Mieux aussi en termes de responsabilité sociale d’entreprise. Que veut-on aujourd’hui pour la Destination France ? Doubler le nombre de palaces, qui bénéficieront à quelques happy fews ou devenir le pionnier du tourisme durable et responsable ? Nous sommes persuadés que le choix d’un projet porteur de sens, qui intègre les enjeux de l’ensemble des parties prenantes, tout en donnant de vraies perspectives d’avenir à notre industrie, contribuera à développer l’attractivité de nos métiers auprès de futurs collaborateurs.
L’urgence climatique : nous le savons, notre maison brûle. Un travail certain a été engagé pour accompagner la filière dans sa transition, mais les résultats partagés sont très loin du niveau d’anticipation nécessaire pour que notre activité puisse envisager un avenir serein.
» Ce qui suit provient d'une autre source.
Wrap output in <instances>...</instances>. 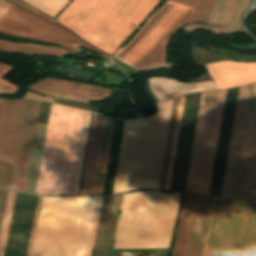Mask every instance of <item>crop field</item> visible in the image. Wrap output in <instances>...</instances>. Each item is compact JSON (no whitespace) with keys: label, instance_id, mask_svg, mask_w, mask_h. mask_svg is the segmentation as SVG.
Wrapping results in <instances>:
<instances>
[{"label":"crop field","instance_id":"1","mask_svg":"<svg viewBox=\"0 0 256 256\" xmlns=\"http://www.w3.org/2000/svg\"><path fill=\"white\" fill-rule=\"evenodd\" d=\"M90 115L52 104L36 193L77 195Z\"/></svg>","mask_w":256,"mask_h":256},{"label":"crop field","instance_id":"2","mask_svg":"<svg viewBox=\"0 0 256 256\" xmlns=\"http://www.w3.org/2000/svg\"><path fill=\"white\" fill-rule=\"evenodd\" d=\"M103 197H44L31 256H91Z\"/></svg>","mask_w":256,"mask_h":256},{"label":"crop field","instance_id":"3","mask_svg":"<svg viewBox=\"0 0 256 256\" xmlns=\"http://www.w3.org/2000/svg\"><path fill=\"white\" fill-rule=\"evenodd\" d=\"M172 102L158 103L149 119L125 122L113 194L158 189Z\"/></svg>","mask_w":256,"mask_h":256},{"label":"crop field","instance_id":"4","mask_svg":"<svg viewBox=\"0 0 256 256\" xmlns=\"http://www.w3.org/2000/svg\"><path fill=\"white\" fill-rule=\"evenodd\" d=\"M158 2L73 0L56 19L87 42L112 54Z\"/></svg>","mask_w":256,"mask_h":256},{"label":"crop field","instance_id":"5","mask_svg":"<svg viewBox=\"0 0 256 256\" xmlns=\"http://www.w3.org/2000/svg\"><path fill=\"white\" fill-rule=\"evenodd\" d=\"M181 194H124L113 249L170 248Z\"/></svg>","mask_w":256,"mask_h":256},{"label":"crop field","instance_id":"6","mask_svg":"<svg viewBox=\"0 0 256 256\" xmlns=\"http://www.w3.org/2000/svg\"><path fill=\"white\" fill-rule=\"evenodd\" d=\"M238 254L256 256V201L215 197L202 256Z\"/></svg>","mask_w":256,"mask_h":256},{"label":"crop field","instance_id":"7","mask_svg":"<svg viewBox=\"0 0 256 256\" xmlns=\"http://www.w3.org/2000/svg\"><path fill=\"white\" fill-rule=\"evenodd\" d=\"M192 10L168 1L114 57L141 71L165 65L169 37L189 19Z\"/></svg>","mask_w":256,"mask_h":256},{"label":"crop field","instance_id":"8","mask_svg":"<svg viewBox=\"0 0 256 256\" xmlns=\"http://www.w3.org/2000/svg\"><path fill=\"white\" fill-rule=\"evenodd\" d=\"M227 90L201 95L185 192L209 194ZM204 96L216 102H202Z\"/></svg>","mask_w":256,"mask_h":256},{"label":"crop field","instance_id":"9","mask_svg":"<svg viewBox=\"0 0 256 256\" xmlns=\"http://www.w3.org/2000/svg\"><path fill=\"white\" fill-rule=\"evenodd\" d=\"M247 88L248 86L240 87V89L238 87V88L230 89L227 92V98H226V104H225V110H224V116H223V122L221 127V133H220V139H219V145H218V151H217V157L215 162L210 195L220 196L221 194L224 170L226 165L229 141L231 136L233 118H234L238 89H239L236 113L234 118L231 142L229 147L227 165H226L222 194H221V196L229 197L234 164H235L236 153H237V147H238V141H239V135H240V129H241V123H242L244 106H245V100H246V94H247Z\"/></svg>","mask_w":256,"mask_h":256},{"label":"crop field","instance_id":"10","mask_svg":"<svg viewBox=\"0 0 256 256\" xmlns=\"http://www.w3.org/2000/svg\"><path fill=\"white\" fill-rule=\"evenodd\" d=\"M0 32L27 39L60 43L73 54L82 46L107 58L110 57L90 47L59 25L34 16L14 5H11L0 21Z\"/></svg>","mask_w":256,"mask_h":256},{"label":"crop field","instance_id":"11","mask_svg":"<svg viewBox=\"0 0 256 256\" xmlns=\"http://www.w3.org/2000/svg\"><path fill=\"white\" fill-rule=\"evenodd\" d=\"M28 88L39 92L76 97L91 101H103L108 98L111 91L89 84L59 79H44Z\"/></svg>","mask_w":256,"mask_h":256},{"label":"crop field","instance_id":"12","mask_svg":"<svg viewBox=\"0 0 256 256\" xmlns=\"http://www.w3.org/2000/svg\"><path fill=\"white\" fill-rule=\"evenodd\" d=\"M218 90L256 82V62H218L205 65Z\"/></svg>","mask_w":256,"mask_h":256},{"label":"crop field","instance_id":"13","mask_svg":"<svg viewBox=\"0 0 256 256\" xmlns=\"http://www.w3.org/2000/svg\"><path fill=\"white\" fill-rule=\"evenodd\" d=\"M121 196L104 197L93 249H110Z\"/></svg>","mask_w":256,"mask_h":256},{"label":"crop field","instance_id":"14","mask_svg":"<svg viewBox=\"0 0 256 256\" xmlns=\"http://www.w3.org/2000/svg\"><path fill=\"white\" fill-rule=\"evenodd\" d=\"M214 197L199 196L187 256H201Z\"/></svg>","mask_w":256,"mask_h":256},{"label":"crop field","instance_id":"15","mask_svg":"<svg viewBox=\"0 0 256 256\" xmlns=\"http://www.w3.org/2000/svg\"><path fill=\"white\" fill-rule=\"evenodd\" d=\"M149 84L159 101L191 92L217 89L214 82L186 84L166 78H151Z\"/></svg>","mask_w":256,"mask_h":256},{"label":"crop field","instance_id":"16","mask_svg":"<svg viewBox=\"0 0 256 256\" xmlns=\"http://www.w3.org/2000/svg\"><path fill=\"white\" fill-rule=\"evenodd\" d=\"M198 196L185 194L172 256H186Z\"/></svg>","mask_w":256,"mask_h":256},{"label":"crop field","instance_id":"17","mask_svg":"<svg viewBox=\"0 0 256 256\" xmlns=\"http://www.w3.org/2000/svg\"><path fill=\"white\" fill-rule=\"evenodd\" d=\"M255 143H256V87H255V93H254V99H253V105H252V111H251V117H250V123H249V129H248V135H247V141H246L237 198L246 199V196H247Z\"/></svg>","mask_w":256,"mask_h":256},{"label":"crop field","instance_id":"18","mask_svg":"<svg viewBox=\"0 0 256 256\" xmlns=\"http://www.w3.org/2000/svg\"><path fill=\"white\" fill-rule=\"evenodd\" d=\"M113 123V119L105 117L91 195L102 194L103 191Z\"/></svg>","mask_w":256,"mask_h":256},{"label":"crop field","instance_id":"19","mask_svg":"<svg viewBox=\"0 0 256 256\" xmlns=\"http://www.w3.org/2000/svg\"><path fill=\"white\" fill-rule=\"evenodd\" d=\"M244 0H215L207 24L235 27Z\"/></svg>","mask_w":256,"mask_h":256},{"label":"crop field","instance_id":"20","mask_svg":"<svg viewBox=\"0 0 256 256\" xmlns=\"http://www.w3.org/2000/svg\"><path fill=\"white\" fill-rule=\"evenodd\" d=\"M124 122L115 120L103 195L112 194Z\"/></svg>","mask_w":256,"mask_h":256},{"label":"crop field","instance_id":"21","mask_svg":"<svg viewBox=\"0 0 256 256\" xmlns=\"http://www.w3.org/2000/svg\"><path fill=\"white\" fill-rule=\"evenodd\" d=\"M254 86H255V84L250 85L248 88V94H247V100H246V106H245L244 118H243V123H242V129H241V135H240V141H239V147H238V153H237V159H236V164H235V170H234V176H233L230 197H236V194H237V188H238V182H239V176H240V170H241V164H242V158H243V152H244V146H245V140H246L252 98H253V92H254Z\"/></svg>","mask_w":256,"mask_h":256},{"label":"crop field","instance_id":"22","mask_svg":"<svg viewBox=\"0 0 256 256\" xmlns=\"http://www.w3.org/2000/svg\"><path fill=\"white\" fill-rule=\"evenodd\" d=\"M103 119H104L103 116L96 114L82 195H90L91 193V187H92L95 164H96L97 153L99 148Z\"/></svg>","mask_w":256,"mask_h":256},{"label":"crop field","instance_id":"23","mask_svg":"<svg viewBox=\"0 0 256 256\" xmlns=\"http://www.w3.org/2000/svg\"><path fill=\"white\" fill-rule=\"evenodd\" d=\"M47 125L38 124L26 192L35 193ZM39 134V135H37Z\"/></svg>","mask_w":256,"mask_h":256},{"label":"crop field","instance_id":"24","mask_svg":"<svg viewBox=\"0 0 256 256\" xmlns=\"http://www.w3.org/2000/svg\"><path fill=\"white\" fill-rule=\"evenodd\" d=\"M0 51H11L16 53L44 54L60 57L67 51L61 48L21 44L0 39Z\"/></svg>","mask_w":256,"mask_h":256},{"label":"crop field","instance_id":"25","mask_svg":"<svg viewBox=\"0 0 256 256\" xmlns=\"http://www.w3.org/2000/svg\"><path fill=\"white\" fill-rule=\"evenodd\" d=\"M171 1L194 8L191 18L186 23H193L194 21H207L209 9L213 2V0H205L204 2L203 0H171ZM200 6H201V9L199 11Z\"/></svg>","mask_w":256,"mask_h":256},{"label":"crop field","instance_id":"26","mask_svg":"<svg viewBox=\"0 0 256 256\" xmlns=\"http://www.w3.org/2000/svg\"><path fill=\"white\" fill-rule=\"evenodd\" d=\"M178 100H179V97L175 98L174 102H173V108H172V114H171V120H170V126H169V132H168V138H167V144H166V150H165V156H164V162H163V168H162V174H161V180H160V186H159V189H162V190H164V187H165V181H166V175H167V169H168V162H169V156H170V150H171V143H172V137H173V131H174V125H175Z\"/></svg>","mask_w":256,"mask_h":256},{"label":"crop field","instance_id":"27","mask_svg":"<svg viewBox=\"0 0 256 256\" xmlns=\"http://www.w3.org/2000/svg\"><path fill=\"white\" fill-rule=\"evenodd\" d=\"M52 17H56L70 0H24Z\"/></svg>","mask_w":256,"mask_h":256},{"label":"crop field","instance_id":"28","mask_svg":"<svg viewBox=\"0 0 256 256\" xmlns=\"http://www.w3.org/2000/svg\"><path fill=\"white\" fill-rule=\"evenodd\" d=\"M15 195H16V193L9 192L7 204L5 203L6 208H5L2 228H1V232H0V256H3L4 249H5V244H6L11 214H12V210H13Z\"/></svg>","mask_w":256,"mask_h":256},{"label":"crop field","instance_id":"29","mask_svg":"<svg viewBox=\"0 0 256 256\" xmlns=\"http://www.w3.org/2000/svg\"><path fill=\"white\" fill-rule=\"evenodd\" d=\"M184 97H185V95L181 96L180 100H179V106H178L176 125H175V131H174L173 144H172V150H171V156H170L169 169H168L165 190H169V187H170V181H171V175H172V169H173V163H174V157H175V151H176L182 109H183V103H184Z\"/></svg>","mask_w":256,"mask_h":256},{"label":"crop field","instance_id":"30","mask_svg":"<svg viewBox=\"0 0 256 256\" xmlns=\"http://www.w3.org/2000/svg\"><path fill=\"white\" fill-rule=\"evenodd\" d=\"M11 66L0 64V93L13 94L17 91L18 87L11 85L8 81L1 80L4 73L8 71Z\"/></svg>","mask_w":256,"mask_h":256},{"label":"crop field","instance_id":"31","mask_svg":"<svg viewBox=\"0 0 256 256\" xmlns=\"http://www.w3.org/2000/svg\"><path fill=\"white\" fill-rule=\"evenodd\" d=\"M42 199H43V197L39 196L26 256L31 255L32 245H33L36 226H37L38 217H39L38 213L40 212L39 209L41 207Z\"/></svg>","mask_w":256,"mask_h":256},{"label":"crop field","instance_id":"32","mask_svg":"<svg viewBox=\"0 0 256 256\" xmlns=\"http://www.w3.org/2000/svg\"><path fill=\"white\" fill-rule=\"evenodd\" d=\"M255 197H256V149H255V155H254V161H253V167H252V173H251V179H250V185H249L247 199L255 200Z\"/></svg>","mask_w":256,"mask_h":256},{"label":"crop field","instance_id":"33","mask_svg":"<svg viewBox=\"0 0 256 256\" xmlns=\"http://www.w3.org/2000/svg\"><path fill=\"white\" fill-rule=\"evenodd\" d=\"M7 194H8L7 191L0 190V228H1L2 218H3L5 203L7 199Z\"/></svg>","mask_w":256,"mask_h":256},{"label":"crop field","instance_id":"34","mask_svg":"<svg viewBox=\"0 0 256 256\" xmlns=\"http://www.w3.org/2000/svg\"><path fill=\"white\" fill-rule=\"evenodd\" d=\"M9 1H11V2H13V3L17 4V5H20L23 8H25V9H27V10H29V11H31V12H33V13L41 16V17H43V18H46V19H49V20L55 22L53 19L49 18L48 16H46V15L42 14L41 12H39V11L29 7V6H27L26 4H24V3L20 2V1H17V0H9Z\"/></svg>","mask_w":256,"mask_h":256},{"label":"crop field","instance_id":"35","mask_svg":"<svg viewBox=\"0 0 256 256\" xmlns=\"http://www.w3.org/2000/svg\"><path fill=\"white\" fill-rule=\"evenodd\" d=\"M9 7H10L9 3L5 2L4 0H0V20Z\"/></svg>","mask_w":256,"mask_h":256},{"label":"crop field","instance_id":"36","mask_svg":"<svg viewBox=\"0 0 256 256\" xmlns=\"http://www.w3.org/2000/svg\"><path fill=\"white\" fill-rule=\"evenodd\" d=\"M2 102L3 100H0V114H1Z\"/></svg>","mask_w":256,"mask_h":256},{"label":"crop field","instance_id":"37","mask_svg":"<svg viewBox=\"0 0 256 256\" xmlns=\"http://www.w3.org/2000/svg\"><path fill=\"white\" fill-rule=\"evenodd\" d=\"M119 213H120V211H119ZM118 216H119V214H118ZM113 242H114V240H113ZM112 247H113V243H112ZM112 247H111V249H112Z\"/></svg>","mask_w":256,"mask_h":256}]
</instances>
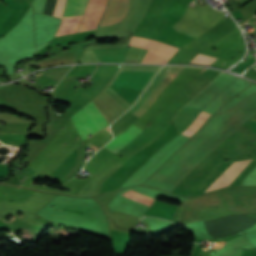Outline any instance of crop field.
I'll return each instance as SVG.
<instances>
[{"instance_id":"crop-field-16","label":"crop field","mask_w":256,"mask_h":256,"mask_svg":"<svg viewBox=\"0 0 256 256\" xmlns=\"http://www.w3.org/2000/svg\"><path fill=\"white\" fill-rule=\"evenodd\" d=\"M224 63H225V62H224ZM224 63H223V64H224ZM223 64H222V65H223ZM222 65H221V66H222Z\"/></svg>"},{"instance_id":"crop-field-10","label":"crop field","mask_w":256,"mask_h":256,"mask_svg":"<svg viewBox=\"0 0 256 256\" xmlns=\"http://www.w3.org/2000/svg\"><path fill=\"white\" fill-rule=\"evenodd\" d=\"M77 0H67L65 12L63 18H72L75 4ZM87 3V0H78L74 17L73 18H82V14L84 12L85 5Z\"/></svg>"},{"instance_id":"crop-field-8","label":"crop field","mask_w":256,"mask_h":256,"mask_svg":"<svg viewBox=\"0 0 256 256\" xmlns=\"http://www.w3.org/2000/svg\"><path fill=\"white\" fill-rule=\"evenodd\" d=\"M127 48L99 49L94 50L100 62H121Z\"/></svg>"},{"instance_id":"crop-field-5","label":"crop field","mask_w":256,"mask_h":256,"mask_svg":"<svg viewBox=\"0 0 256 256\" xmlns=\"http://www.w3.org/2000/svg\"><path fill=\"white\" fill-rule=\"evenodd\" d=\"M107 0H89L87 9L77 32L96 28L98 20L105 9Z\"/></svg>"},{"instance_id":"crop-field-13","label":"crop field","mask_w":256,"mask_h":256,"mask_svg":"<svg viewBox=\"0 0 256 256\" xmlns=\"http://www.w3.org/2000/svg\"><path fill=\"white\" fill-rule=\"evenodd\" d=\"M194 59H195V60L211 61V62H214V61L216 60V58L204 56V55H201V54L197 55ZM195 60H191L189 63L203 64V65H209V64H211L210 62L195 61Z\"/></svg>"},{"instance_id":"crop-field-6","label":"crop field","mask_w":256,"mask_h":256,"mask_svg":"<svg viewBox=\"0 0 256 256\" xmlns=\"http://www.w3.org/2000/svg\"><path fill=\"white\" fill-rule=\"evenodd\" d=\"M251 160L252 159L234 162L215 180V182L205 192L229 186Z\"/></svg>"},{"instance_id":"crop-field-1","label":"crop field","mask_w":256,"mask_h":256,"mask_svg":"<svg viewBox=\"0 0 256 256\" xmlns=\"http://www.w3.org/2000/svg\"><path fill=\"white\" fill-rule=\"evenodd\" d=\"M161 67L121 65L109 84L143 91Z\"/></svg>"},{"instance_id":"crop-field-7","label":"crop field","mask_w":256,"mask_h":256,"mask_svg":"<svg viewBox=\"0 0 256 256\" xmlns=\"http://www.w3.org/2000/svg\"><path fill=\"white\" fill-rule=\"evenodd\" d=\"M141 131V129L131 124L124 133L115 137L105 146V148L117 153L123 147H125L128 142L134 139Z\"/></svg>"},{"instance_id":"crop-field-4","label":"crop field","mask_w":256,"mask_h":256,"mask_svg":"<svg viewBox=\"0 0 256 256\" xmlns=\"http://www.w3.org/2000/svg\"><path fill=\"white\" fill-rule=\"evenodd\" d=\"M129 45L149 49L143 60V62L147 63H165L178 50V48L159 41L135 36L132 37Z\"/></svg>"},{"instance_id":"crop-field-17","label":"crop field","mask_w":256,"mask_h":256,"mask_svg":"<svg viewBox=\"0 0 256 256\" xmlns=\"http://www.w3.org/2000/svg\"><path fill=\"white\" fill-rule=\"evenodd\" d=\"M1 143V142H0Z\"/></svg>"},{"instance_id":"crop-field-9","label":"crop field","mask_w":256,"mask_h":256,"mask_svg":"<svg viewBox=\"0 0 256 256\" xmlns=\"http://www.w3.org/2000/svg\"><path fill=\"white\" fill-rule=\"evenodd\" d=\"M200 110L192 108H182L181 111L174 118L178 132H181L187 127Z\"/></svg>"},{"instance_id":"crop-field-2","label":"crop field","mask_w":256,"mask_h":256,"mask_svg":"<svg viewBox=\"0 0 256 256\" xmlns=\"http://www.w3.org/2000/svg\"><path fill=\"white\" fill-rule=\"evenodd\" d=\"M83 108L98 130L110 125L92 101ZM84 110L80 109L70 118L82 140L88 138V135L98 132Z\"/></svg>"},{"instance_id":"crop-field-11","label":"crop field","mask_w":256,"mask_h":256,"mask_svg":"<svg viewBox=\"0 0 256 256\" xmlns=\"http://www.w3.org/2000/svg\"><path fill=\"white\" fill-rule=\"evenodd\" d=\"M210 114L202 111L199 116L194 120V122L182 133V135L190 137L195 133L198 128L203 124V122L208 118Z\"/></svg>"},{"instance_id":"crop-field-3","label":"crop field","mask_w":256,"mask_h":256,"mask_svg":"<svg viewBox=\"0 0 256 256\" xmlns=\"http://www.w3.org/2000/svg\"><path fill=\"white\" fill-rule=\"evenodd\" d=\"M174 67H165L155 78V80L151 83V85L148 87V89L142 94L140 100L136 103V105L131 108L128 112L134 113L136 109L147 99V97L150 95V93L153 91V89L156 87V85L160 82V80L173 69ZM183 67H175L170 73H168L162 81L157 85V87L154 89V91L151 93V95L148 97V99L138 108V110L134 113V115L140 117V115L148 108V106L151 104V102L154 100L156 95L159 93V91L170 82V80L176 76Z\"/></svg>"},{"instance_id":"crop-field-15","label":"crop field","mask_w":256,"mask_h":256,"mask_svg":"<svg viewBox=\"0 0 256 256\" xmlns=\"http://www.w3.org/2000/svg\"><path fill=\"white\" fill-rule=\"evenodd\" d=\"M64 3H65V0H57L56 7H55L53 15L61 17L63 7H64Z\"/></svg>"},{"instance_id":"crop-field-14","label":"crop field","mask_w":256,"mask_h":256,"mask_svg":"<svg viewBox=\"0 0 256 256\" xmlns=\"http://www.w3.org/2000/svg\"><path fill=\"white\" fill-rule=\"evenodd\" d=\"M4 1L10 4L12 8L28 6V3L25 0H4Z\"/></svg>"},{"instance_id":"crop-field-12","label":"crop field","mask_w":256,"mask_h":256,"mask_svg":"<svg viewBox=\"0 0 256 256\" xmlns=\"http://www.w3.org/2000/svg\"><path fill=\"white\" fill-rule=\"evenodd\" d=\"M122 194L126 195V196H129L133 199H136L142 203H145L149 206H151L152 202L154 201L153 199H150L148 197H145V196H142V195H139V194H136L134 192H131V191H128V192H123Z\"/></svg>"}]
</instances>
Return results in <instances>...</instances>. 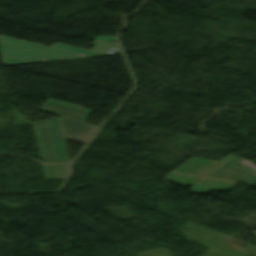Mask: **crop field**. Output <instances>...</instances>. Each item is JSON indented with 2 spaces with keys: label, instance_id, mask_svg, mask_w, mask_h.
<instances>
[{
  "label": "crop field",
  "instance_id": "crop-field-1",
  "mask_svg": "<svg viewBox=\"0 0 256 256\" xmlns=\"http://www.w3.org/2000/svg\"><path fill=\"white\" fill-rule=\"evenodd\" d=\"M243 159L244 158L235 157L230 154L225 156L219 162L206 159L191 158L174 171L232 180L251 186L256 183V175L245 169L235 166Z\"/></svg>",
  "mask_w": 256,
  "mask_h": 256
},
{
  "label": "crop field",
  "instance_id": "crop-field-2",
  "mask_svg": "<svg viewBox=\"0 0 256 256\" xmlns=\"http://www.w3.org/2000/svg\"><path fill=\"white\" fill-rule=\"evenodd\" d=\"M0 48L4 65L86 57L84 55L2 36H0Z\"/></svg>",
  "mask_w": 256,
  "mask_h": 256
},
{
  "label": "crop field",
  "instance_id": "crop-field-3",
  "mask_svg": "<svg viewBox=\"0 0 256 256\" xmlns=\"http://www.w3.org/2000/svg\"><path fill=\"white\" fill-rule=\"evenodd\" d=\"M52 114L83 121V123L61 118L67 140L85 144L97 126L84 123L93 110L48 98L39 109Z\"/></svg>",
  "mask_w": 256,
  "mask_h": 256
},
{
  "label": "crop field",
  "instance_id": "crop-field-4",
  "mask_svg": "<svg viewBox=\"0 0 256 256\" xmlns=\"http://www.w3.org/2000/svg\"><path fill=\"white\" fill-rule=\"evenodd\" d=\"M166 178L174 180L184 186L191 185V192L201 193L210 190H230L237 182L219 180L213 178L192 176L180 173L171 172Z\"/></svg>",
  "mask_w": 256,
  "mask_h": 256
},
{
  "label": "crop field",
  "instance_id": "crop-field-5",
  "mask_svg": "<svg viewBox=\"0 0 256 256\" xmlns=\"http://www.w3.org/2000/svg\"><path fill=\"white\" fill-rule=\"evenodd\" d=\"M90 38L96 39L93 44H96L91 50L78 48L70 45H65L61 43H56L52 45V47L93 56V55H101V54H109V53H119V47L115 43H110L106 41H115V36H90Z\"/></svg>",
  "mask_w": 256,
  "mask_h": 256
},
{
  "label": "crop field",
  "instance_id": "crop-field-6",
  "mask_svg": "<svg viewBox=\"0 0 256 256\" xmlns=\"http://www.w3.org/2000/svg\"><path fill=\"white\" fill-rule=\"evenodd\" d=\"M56 162H70L60 117L46 120Z\"/></svg>",
  "mask_w": 256,
  "mask_h": 256
},
{
  "label": "crop field",
  "instance_id": "crop-field-7",
  "mask_svg": "<svg viewBox=\"0 0 256 256\" xmlns=\"http://www.w3.org/2000/svg\"><path fill=\"white\" fill-rule=\"evenodd\" d=\"M33 124L43 162H55L45 120Z\"/></svg>",
  "mask_w": 256,
  "mask_h": 256
},
{
  "label": "crop field",
  "instance_id": "crop-field-8",
  "mask_svg": "<svg viewBox=\"0 0 256 256\" xmlns=\"http://www.w3.org/2000/svg\"><path fill=\"white\" fill-rule=\"evenodd\" d=\"M45 178L47 179H59L55 164L46 165L42 164Z\"/></svg>",
  "mask_w": 256,
  "mask_h": 256
},
{
  "label": "crop field",
  "instance_id": "crop-field-9",
  "mask_svg": "<svg viewBox=\"0 0 256 256\" xmlns=\"http://www.w3.org/2000/svg\"><path fill=\"white\" fill-rule=\"evenodd\" d=\"M57 166V170H58V174H59V178H65L67 175V166L66 165H56Z\"/></svg>",
  "mask_w": 256,
  "mask_h": 256
},
{
  "label": "crop field",
  "instance_id": "crop-field-10",
  "mask_svg": "<svg viewBox=\"0 0 256 256\" xmlns=\"http://www.w3.org/2000/svg\"><path fill=\"white\" fill-rule=\"evenodd\" d=\"M240 164H241V167L246 168L249 171L256 174V167L254 165H252L248 160H246V162L241 161Z\"/></svg>",
  "mask_w": 256,
  "mask_h": 256
}]
</instances>
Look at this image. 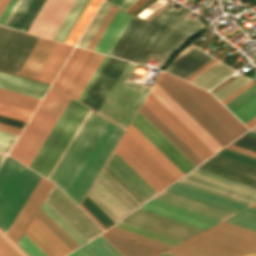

Comment se financera la rénovation énergétique de nos établissements dans un contexte de contraction des marges ? Comment structurer une grille de lecture commune qui permettrait à nos clients de distinguer les acteurs qui s’engagent ? Comment anticiper les conséquences déjà palpables du changement climatique sur les activités saisonnières et notamment la montagne, les littoraux et les régions les plus ensoleillées ? Comment réinventer notre offre touristique si demain la France limite sa dépendance au trafic aérien ?
Le Gouvernement actuel nous a démontré au travers du Plan Tourisme, qui a permis au secteur de surmonter le Covid, sa capacité à trouver des solutions concrètes et efficaces dans un contexte inédit et incertain. Nos attentes à leur égard sont à la hauteur du défi climatique que doit relever la Destination France.
Comme nos collègues, nous donnerons le meilleur pour faire rayonner la Destination France lors des Jeux Olympiques. Le Gouvernement peut compter sur notre engagement, nous espérons pouvoir compter sur son écoute.